Harrow et al. thought the high percentage of the medication group experiencing psychotic activity was influenced by two factors. One was the high vulnerability to psychosis of many schizophrenic patients, leading to a high risk of psychosis. But that begs the question of how the medication group in the study had such a high number of patients “at risk of psychosis.” Given the above data, their second factor seems to have been the more important factor: prolonged use of antipsychotics (or partial dopamine blockers) may produce a medication-generated build-up of supersensitive dopamine receptors or excess dopamine receptors.

The production of excess or supersensitive dopamine receptors would then be an iatrogenic, drug induced effect from the long-term use of antipsychotics. The brain increases or sensitizes the receptors, thus compensating for the blockade of original receptors in the postsynaptic neuron.

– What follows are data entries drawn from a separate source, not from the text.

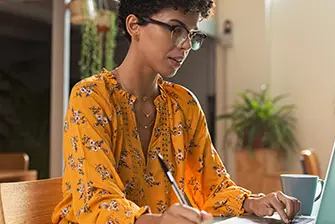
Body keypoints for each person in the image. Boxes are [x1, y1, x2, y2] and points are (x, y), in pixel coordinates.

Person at [52, 0, 301, 223]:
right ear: (134, 25)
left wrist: (253, 203)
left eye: (191, 35)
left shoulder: (184, 104)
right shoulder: (91, 97)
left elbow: (213, 187)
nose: (185, 46)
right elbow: (97, 201)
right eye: (176, 29)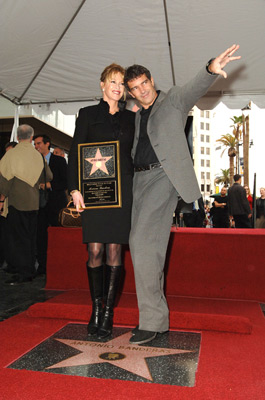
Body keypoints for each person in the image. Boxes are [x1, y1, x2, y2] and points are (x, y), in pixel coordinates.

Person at [124, 44, 241, 345]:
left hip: (163, 177)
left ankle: (151, 322)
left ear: (152, 81)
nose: (142, 91)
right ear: (132, 93)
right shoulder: (139, 114)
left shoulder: (173, 100)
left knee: (141, 244)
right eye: (135, 89)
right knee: (144, 249)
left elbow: (194, 88)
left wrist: (210, 69)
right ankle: (156, 319)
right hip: (140, 182)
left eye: (144, 84)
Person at [68, 63, 135, 339]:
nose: (117, 87)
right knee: (95, 251)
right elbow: (74, 154)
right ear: (102, 84)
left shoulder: (132, 119)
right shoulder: (86, 115)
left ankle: (108, 314)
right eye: (113, 82)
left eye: (121, 83)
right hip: (94, 196)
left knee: (114, 252)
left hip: (122, 196)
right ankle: (96, 307)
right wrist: (74, 190)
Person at [0, 125, 52, 284]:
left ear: (17, 137)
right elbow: (49, 175)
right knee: (30, 237)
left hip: (17, 201)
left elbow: (4, 180)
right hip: (34, 203)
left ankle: (23, 272)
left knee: (18, 238)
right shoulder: (37, 156)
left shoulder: (11, 155)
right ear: (31, 138)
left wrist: (2, 199)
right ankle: (30, 269)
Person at [34, 134, 68, 274]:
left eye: (39, 143)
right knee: (40, 236)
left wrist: (50, 185)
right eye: (35, 144)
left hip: (56, 204)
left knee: (57, 236)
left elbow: (65, 182)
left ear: (48, 144)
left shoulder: (59, 161)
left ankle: (59, 266)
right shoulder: (33, 162)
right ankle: (42, 267)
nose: (36, 146)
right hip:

Again, drawing from Whitaker’s presentation slides at the CEP conference, it would look like this:

dopamine

The above presentation of Harrow’s data and the discussion from Whitaker’s CEP presentation seem to affirm Glasen’s thesis that antipsychotics could alter the neurobiology of the brain. Antipsychotics reduce the activity of dopamine systems, stimulating the increase of receptors. When the antipsychotic is tapered or withdrawn, this would not immediately diminish the number of additional dopamine receptors produced by the brain to compensate for the dopamine blocking action of the antidepressant. With decreased antipsychotic levels, the result would be increased activation of the postsynaptic neurons because of the greater number receptors to absorb dopamine.

The person’s symptoms could intensify through the increased absorption of dopamine because of this disregulation of the dopamine system. In other words, tapering off of antipsychotics could activate symptoms like mania, paranoia and hallucinations because of the chemical imbalance produced by the medication. The experience of mania from a too sudden withdrawal of an antipsychotic is in this view, likely a withdrawal or discontinuation symptom instead of proof that the person needs to remain on an antipsychotic because they have a chemical imbalance. Robert Whitaker’s conclusion in Anatomy of an Epidemic was:

What the scientific literature reveals is that once a person is on an antipsychotic, it can be very difficult and risky to withdraw from the medication, and that many people suffer severe relapses. But the literature also reveals that there are people who can successfully withdraw from the medications and that it is this group that fares best in the long term.